> **Activity 1**
Extract, word for word, the passage of the Afrikaans forum thread that runs from "I'd like to" up to and including "to aid pronuncation.".
> **Activity 2**
Please continue the Afrikaans forum thread, beginning right after its last sentence.

Text START

# Afrikaans: I need to ask you a few questions.



## Masood

Hi

I'd like to be able to say the following in Afrikaans:

*I need to ask you a few questions.*

I know the word for 'question' is vraag ("fraakh"), or something.

Please could you provide an English transliteration to aid pronuncation.

Thanks.


----------



## jfm

Since nobody else is answering you, I'll give it a try:

*Ek moet u 'n paar vrae vra* = lit. I must/need you a pair questions ask
ech(o) maught y en(d) par(k) fraa-e(nd) fraa

Don't pronounce the parts in parentheses. The "y" sound is the same as German "u" with a diaresis, or the "u" sound in French "Lune".

Hopefully that's correct.


----------



## Masood

Thank you, jfm, for your help.


----------



## User1001

*Ek het 'n paar vrae, wat ek jy moet stel.*
_I have a few questions that I need to ask you._


----------



## loxi123

hi there. 

i dont quite understand your question but where you have written "(or something)" after the word vraag.... in afrikaans the "g's" are pronounced in the back of your throat and makes quite a funny and disgusting sound if you would do it without speaking lol. if you understand that. i hope so. afrikaans is an ace language. i love it. 

its like with the back of throat thing, how are you in afrikaans is hoe (hu) gaan (gan) dit (dit) met (met) jou (ur), and with this u have to sort of say hoe really fast in order that you can start your back of throat 'g' sound. lol. im trying to help but its hard to write down the sound lol.

Text END
Source information START

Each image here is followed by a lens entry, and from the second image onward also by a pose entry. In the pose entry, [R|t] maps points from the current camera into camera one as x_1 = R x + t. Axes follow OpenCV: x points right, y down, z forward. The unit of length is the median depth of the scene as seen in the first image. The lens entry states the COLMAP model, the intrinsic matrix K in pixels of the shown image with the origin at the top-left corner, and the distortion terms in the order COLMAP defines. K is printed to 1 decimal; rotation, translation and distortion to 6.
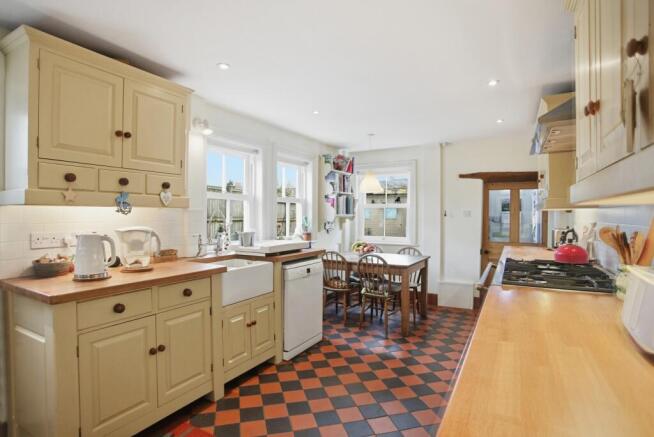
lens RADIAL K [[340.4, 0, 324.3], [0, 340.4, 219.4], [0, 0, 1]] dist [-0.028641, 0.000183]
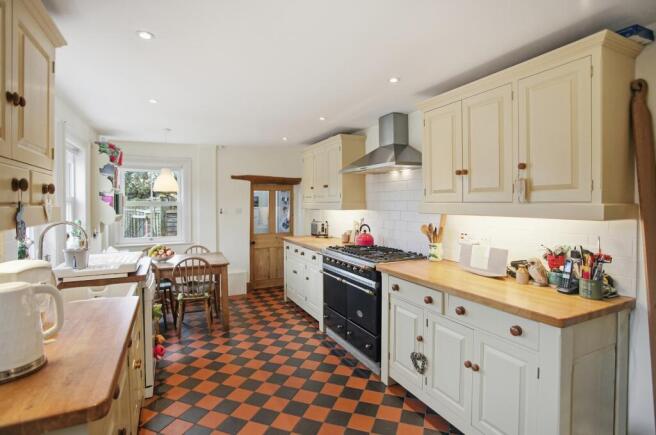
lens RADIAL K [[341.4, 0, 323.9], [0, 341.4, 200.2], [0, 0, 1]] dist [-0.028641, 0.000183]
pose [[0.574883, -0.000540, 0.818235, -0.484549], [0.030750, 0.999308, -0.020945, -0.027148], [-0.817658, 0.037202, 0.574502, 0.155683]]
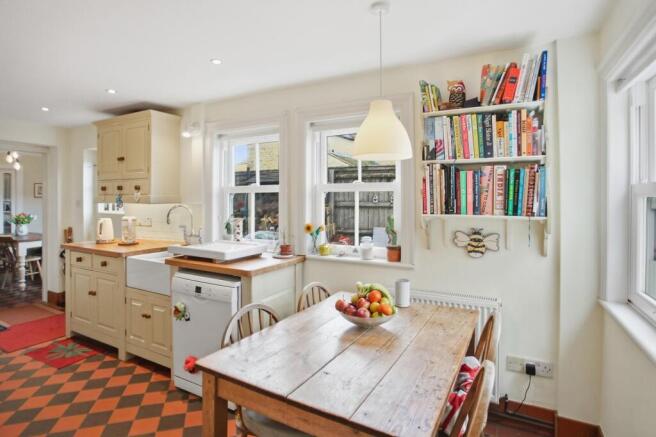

Source information END
Source information START

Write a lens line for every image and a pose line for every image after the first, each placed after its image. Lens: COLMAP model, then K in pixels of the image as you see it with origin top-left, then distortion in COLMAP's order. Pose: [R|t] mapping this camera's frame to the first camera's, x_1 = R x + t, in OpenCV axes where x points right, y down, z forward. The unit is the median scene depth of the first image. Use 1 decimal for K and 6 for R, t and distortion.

Source information END
Source information START

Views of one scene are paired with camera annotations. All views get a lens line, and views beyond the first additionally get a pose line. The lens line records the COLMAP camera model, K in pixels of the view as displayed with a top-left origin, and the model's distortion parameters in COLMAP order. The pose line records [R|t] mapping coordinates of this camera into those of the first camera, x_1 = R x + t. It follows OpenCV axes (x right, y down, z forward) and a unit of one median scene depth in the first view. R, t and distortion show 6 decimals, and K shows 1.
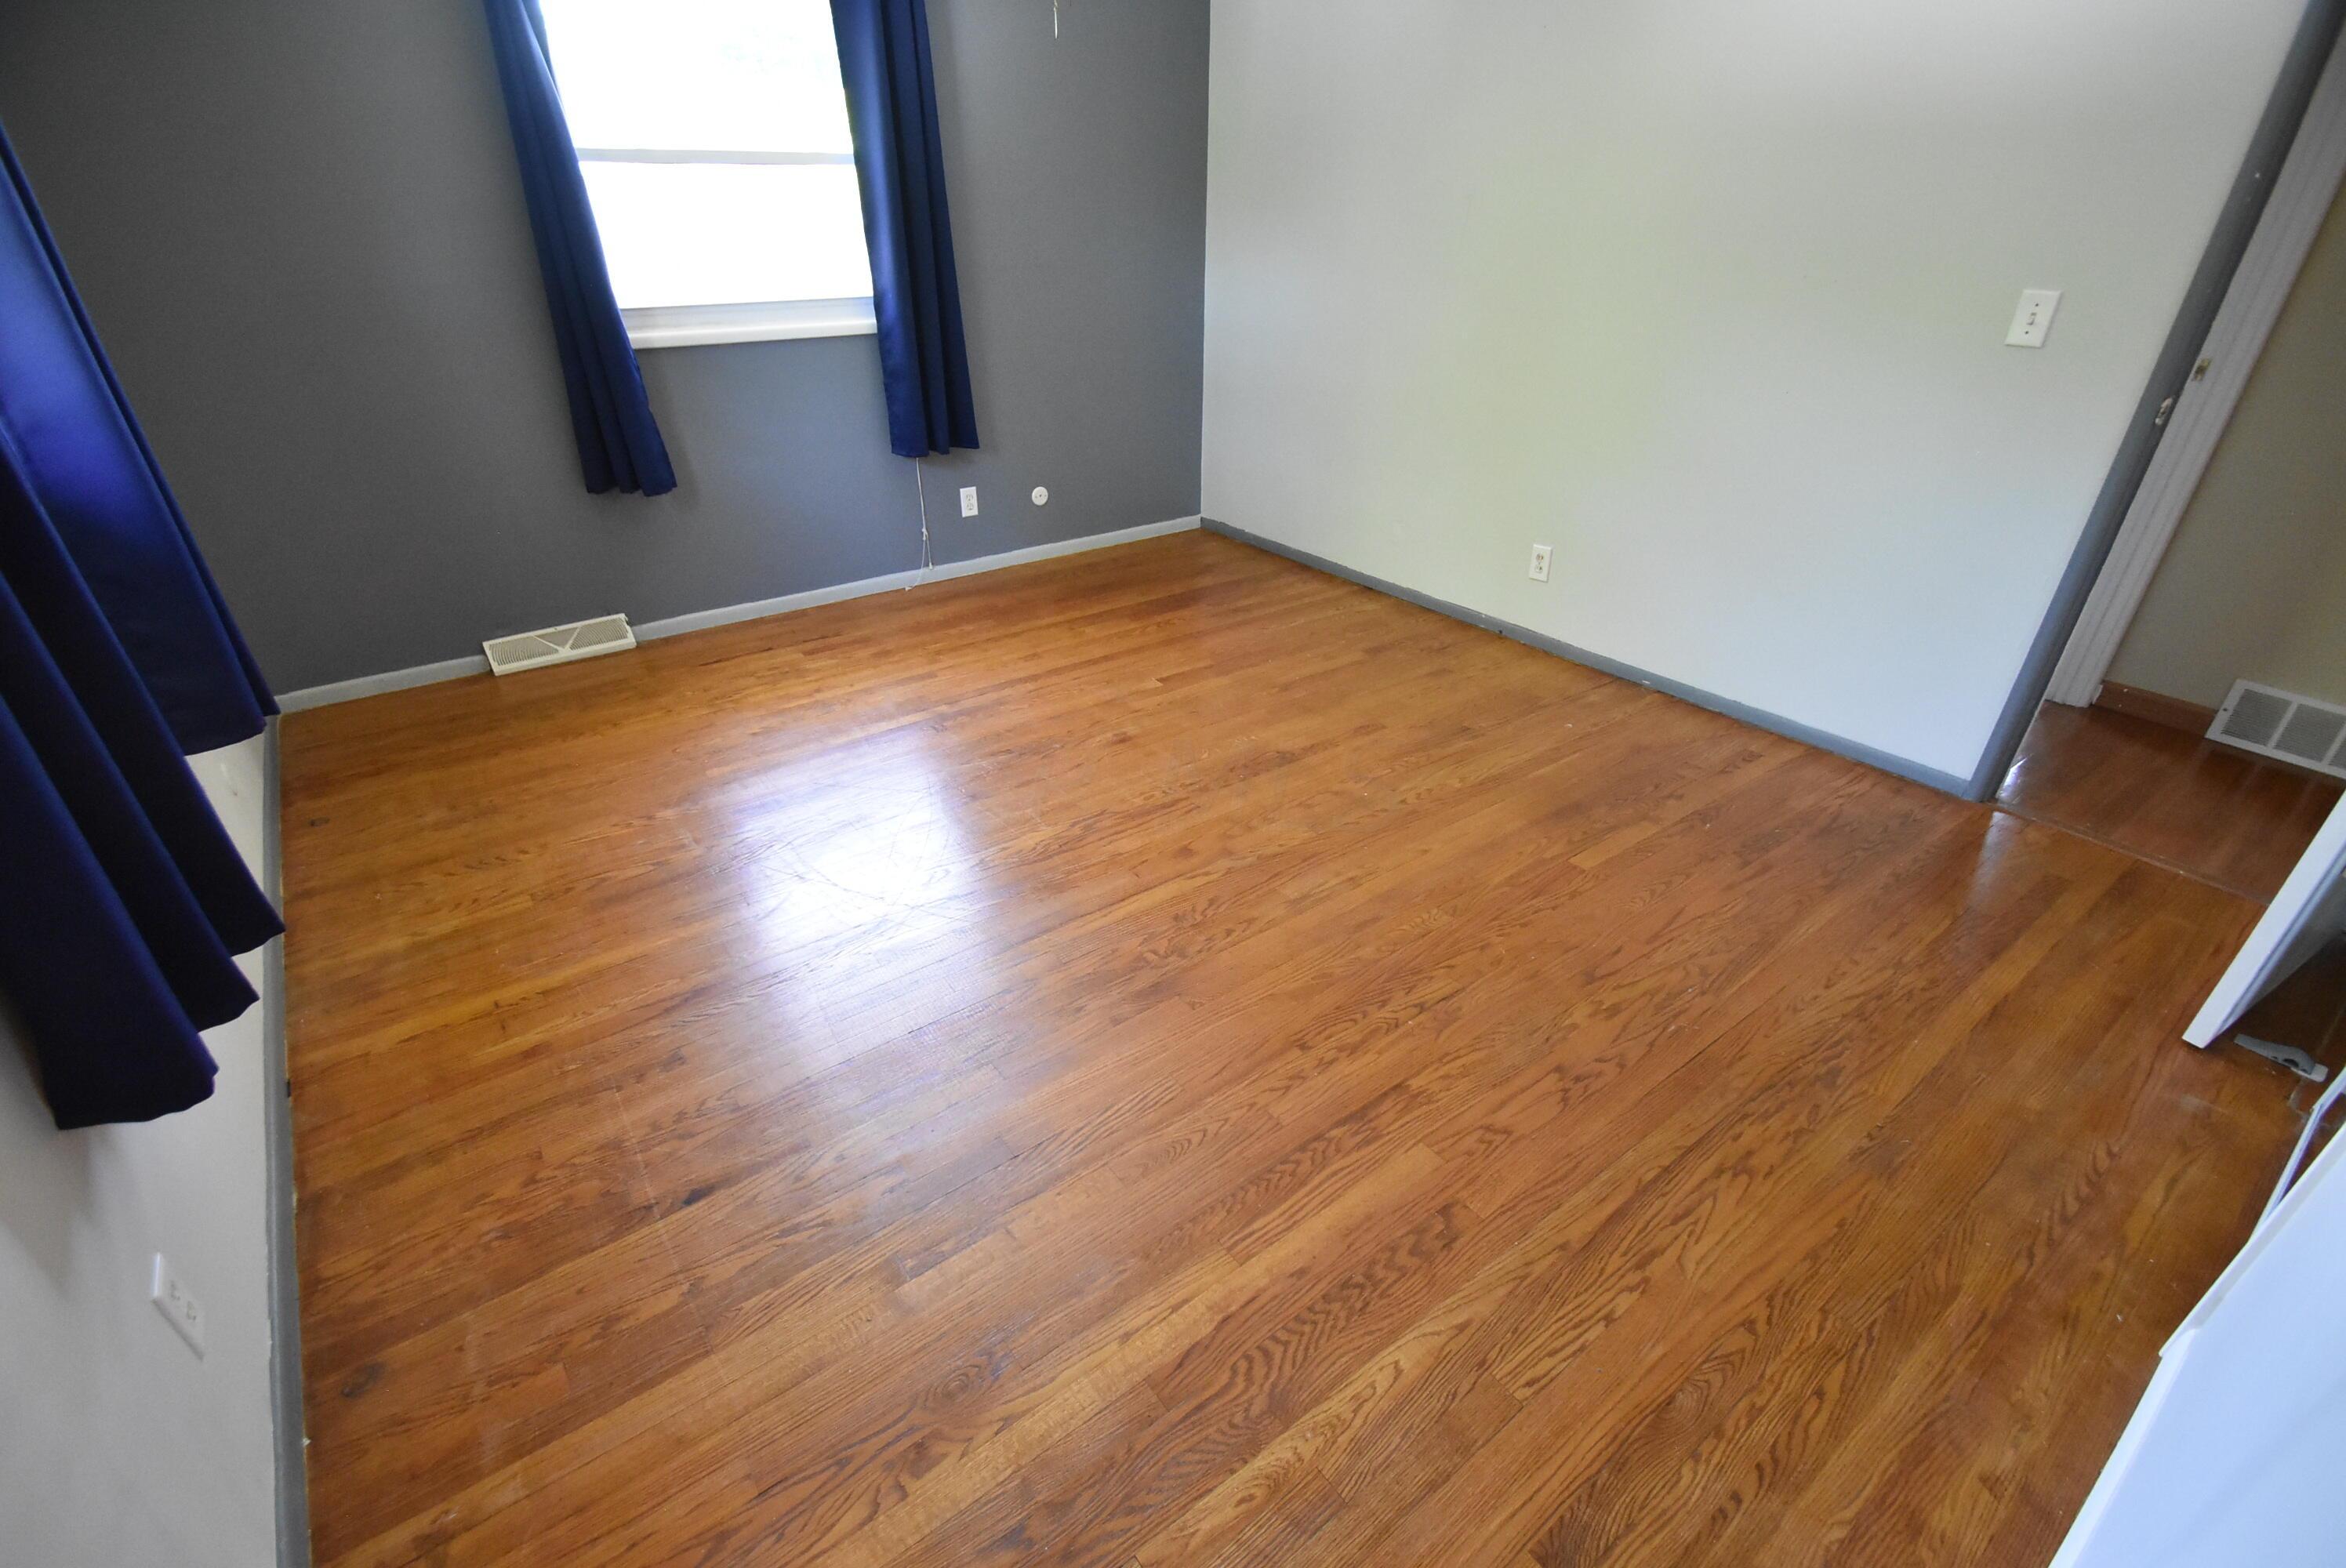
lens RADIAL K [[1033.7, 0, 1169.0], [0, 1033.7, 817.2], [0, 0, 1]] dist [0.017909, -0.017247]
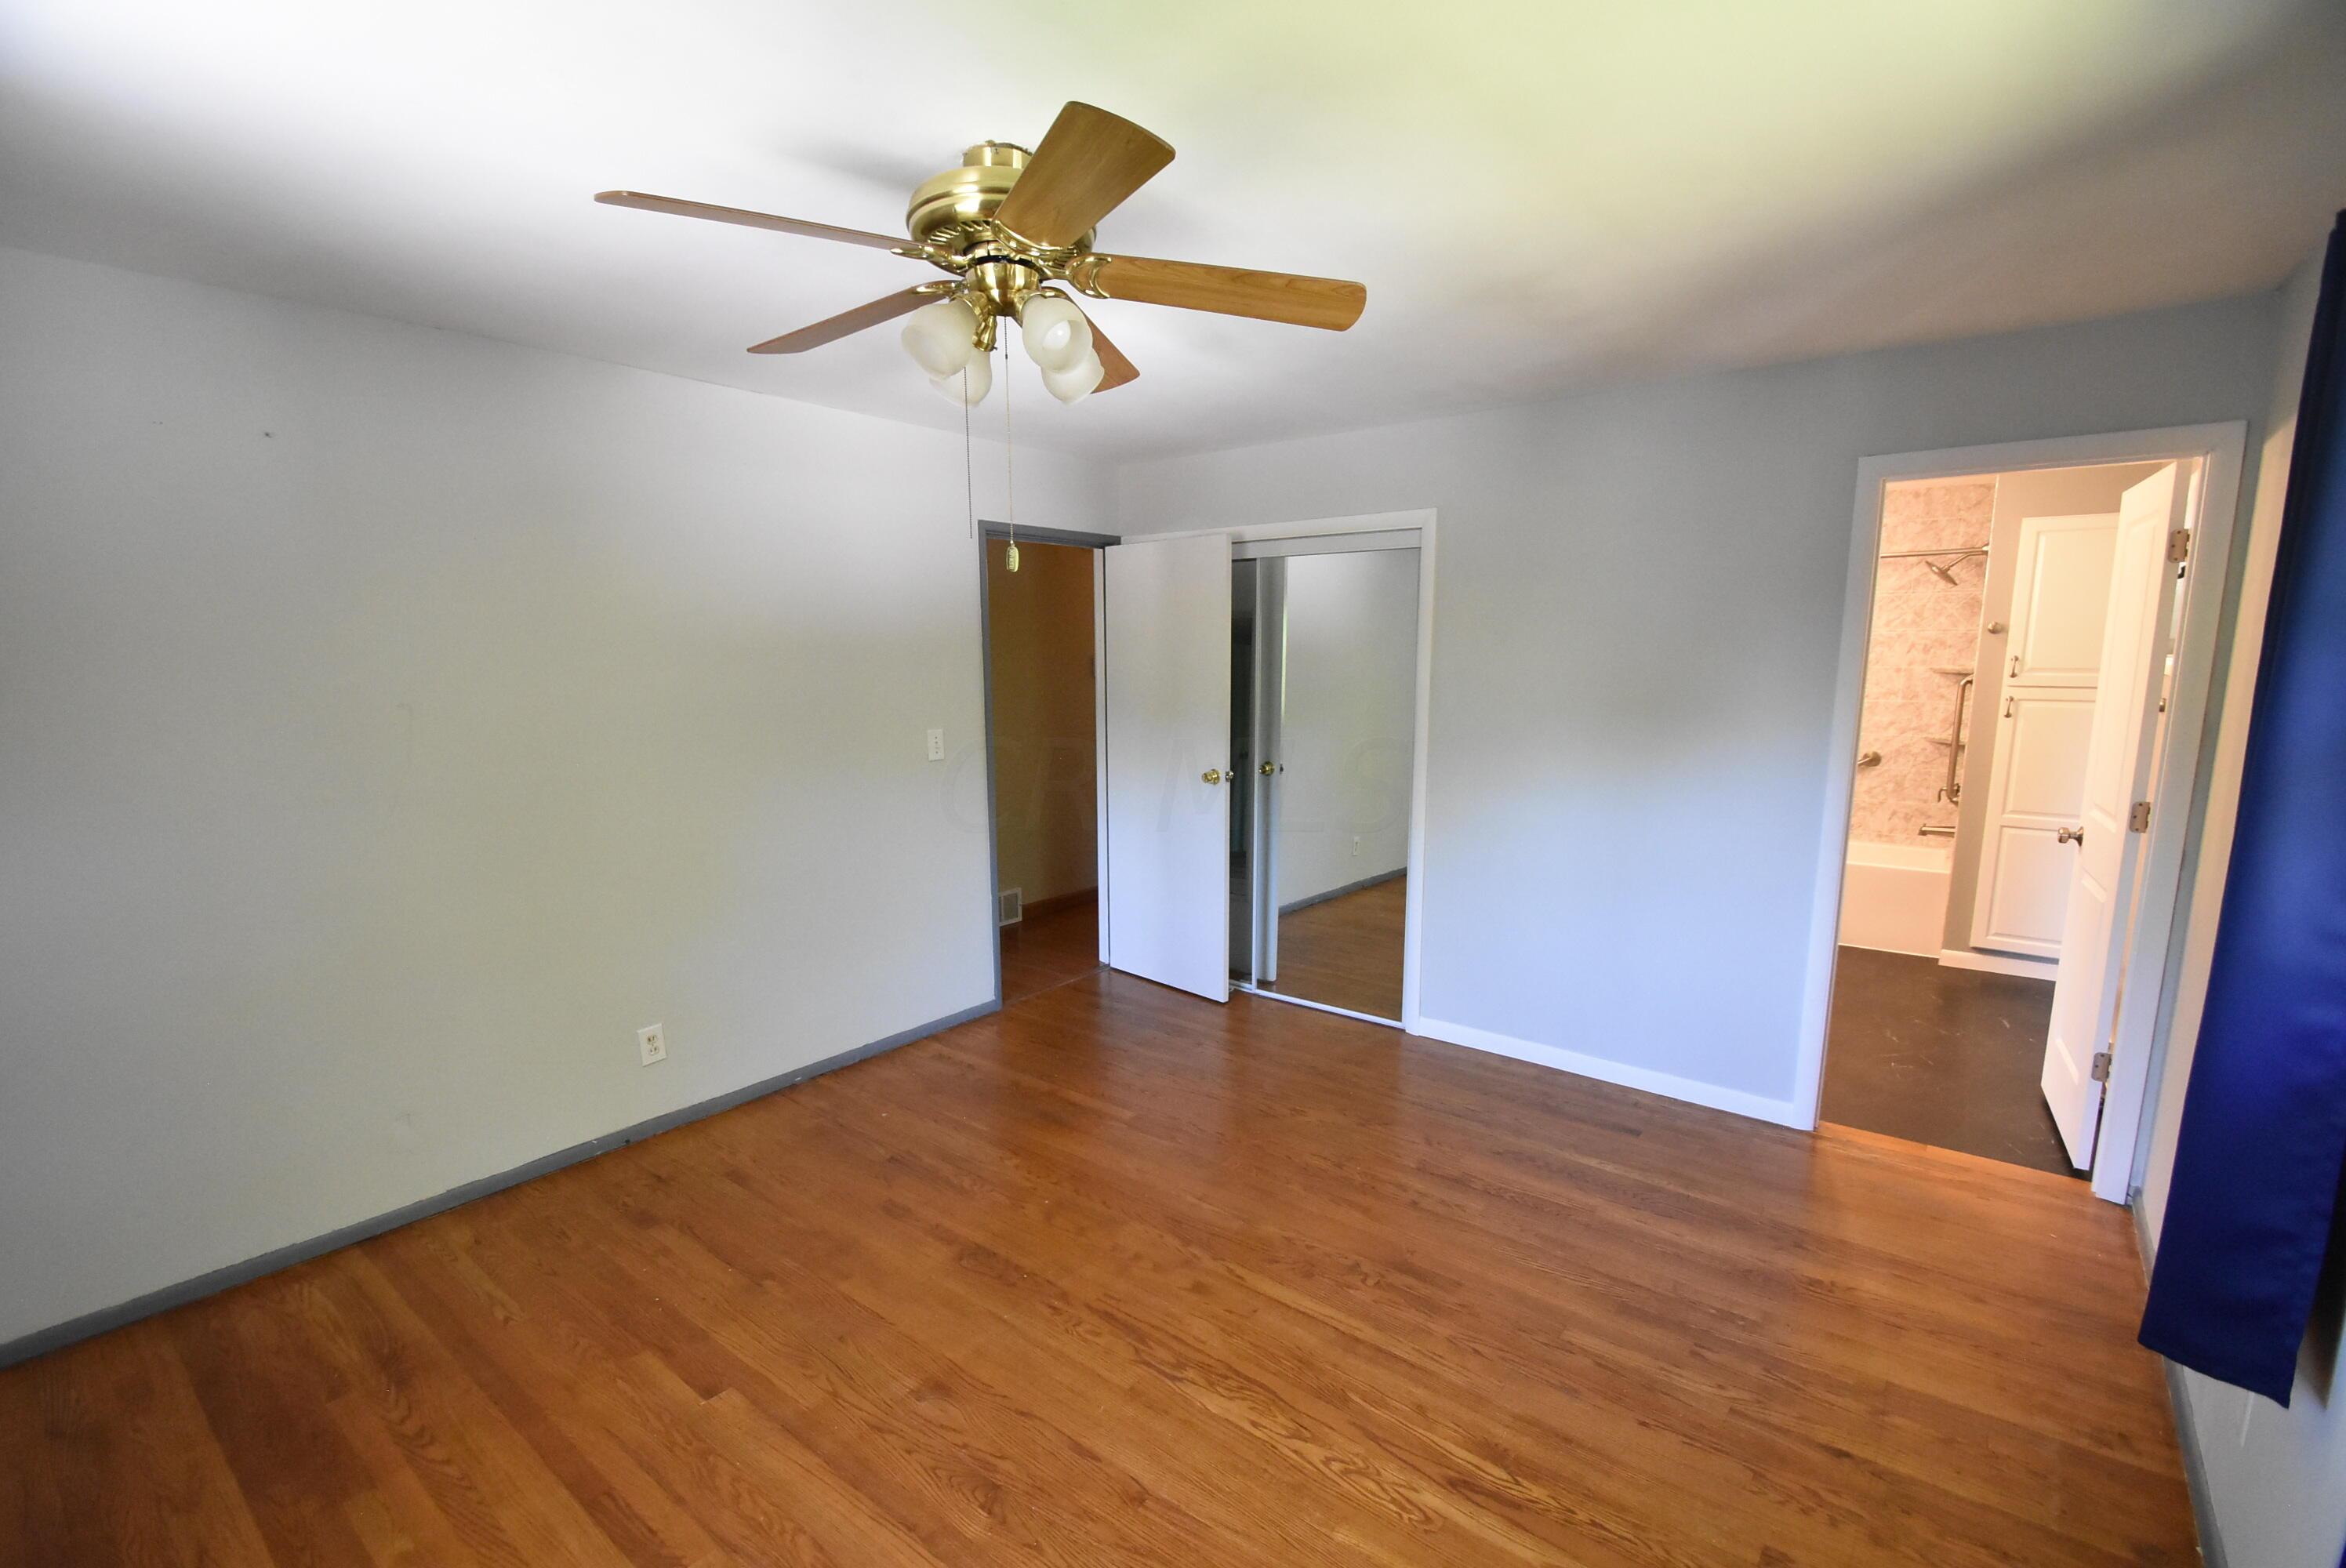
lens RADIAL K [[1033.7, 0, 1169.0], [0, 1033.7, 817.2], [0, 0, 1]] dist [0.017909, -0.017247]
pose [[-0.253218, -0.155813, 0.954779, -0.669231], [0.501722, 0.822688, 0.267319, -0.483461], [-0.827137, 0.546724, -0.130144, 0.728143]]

Source information END

> **Response area 1**
I'd like to be able to say the following in Afrikaans:

*I need to ask you a few questions.*

I know the word for 'question' is vraag ("fraakh"), or something.

Please could you provide an English transliteration to aid pronuncation.

> **Response area 2**
loxi


----------



## Khalo

*I need to ask you a few questions
*_Ek moet jou 'n paar vrae vra._
The translation of need to _moet_ sounds very urgent and if you translate that Afrikaans sentence back to English it will probably be:
*I must ask you a few questions. *

So I suggest:
_Ek wil jou 'n paar vrae vra._

Ek - Ak           (where 'a' is the same as in *a*pple.)
wil - vil           (where 'i' is the neutral [ə] sound; like *o* in p*o*lice)
jou - yo          (as in, yo, yo, yo, what's up)
'n - [ə]           (neutral sound)
paar - par      (a as in d*a*nce (BrE) & the r is the rolling r)
vrae - fra / ə   (2 syllables - a as in d*a*nce (BrE) & the r is the rolling r)
vra - fra          (a as in d*a*nce (BrE) & the r is the rolling r)

Hope this is not too confusing and, yes, the Afrikaans for question is *vraag *(singular) and *vrae* (plural).
And the *g* in vraa*g* is quite a disgusting sound, as loxi123 said. It's almost like the German *ch*, but in the back of your throat, like when you clear your throat.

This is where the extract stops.